En las noches despejadas del verano miramos al cielo y la majestuosa bóveda estelar desata la imaginación de quienes observan tal monumentalidad innumerable. Todo lo que imaginamos es apenas nada a la luz de los datos extraídos de la sonda Gaia, que la Agencia Espacial Europea puso hace unos años en el espacio y devuelve ahora un nuevo mapa de la Vía Láctea, nuestro hogar en el universo.

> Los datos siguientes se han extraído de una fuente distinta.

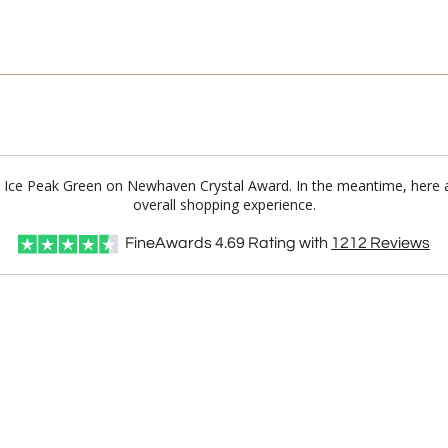
st Ice Peak Green on Newhaven Crystal Award. In the meantime, here
overall shopping experience.
FineAwards
4.69
Rating with
1212
Reviews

La cartografía tridimensional dibujada por Gaia de nuestro entorno cosmológico permite componer un puzle de casi 2.000 millones de estrellas. El diámetro del descomunal disco galáctico mide 170.000 años luz. Se trata de magnitudes inalcanzables -cada año luz son casi diez billones de kilómetros- cuyo discernimiento turba la mente humana, que solo por medio de un ejercicio asombroso de cálculo logra recrear tamaña grandiosidad. Ningún humano podrá alcanzar nunca la visión del replicante de Blade Runner en memorable monólogo cinematográfico: “Yo he visto cosas que vosotros no creeríais. Naves de ataque en llamas más allá del hombro de Orión. He visto rayos-C brillar en la oscuridad cerca de la Puerta de Tannhäuser. Todos esos momentos se perderán en el tiempo, como lágrimas en la lluvia”.

Lágrimas o polvo microscópico de estrellas, somos menos de la décima parte del menor grano de arena en el desierto sideral; habitantes, tal vez únicos, de un sistema solar que viaja a 720.000 kilómetros por hora alrededor del centro de la Vía Láctea. Si una nave alcanzara esa velocidad tardaría 230 millones de años en dar una vuelta completa a la galaxia, pequeña isla en el océano proceloso de un universo donde confluyen otras cien mil millones como ella. Desechen toda esperanza de comprenderlo. Solo contemplen ese escenario majestuoso en la próxima noche despejada del verano.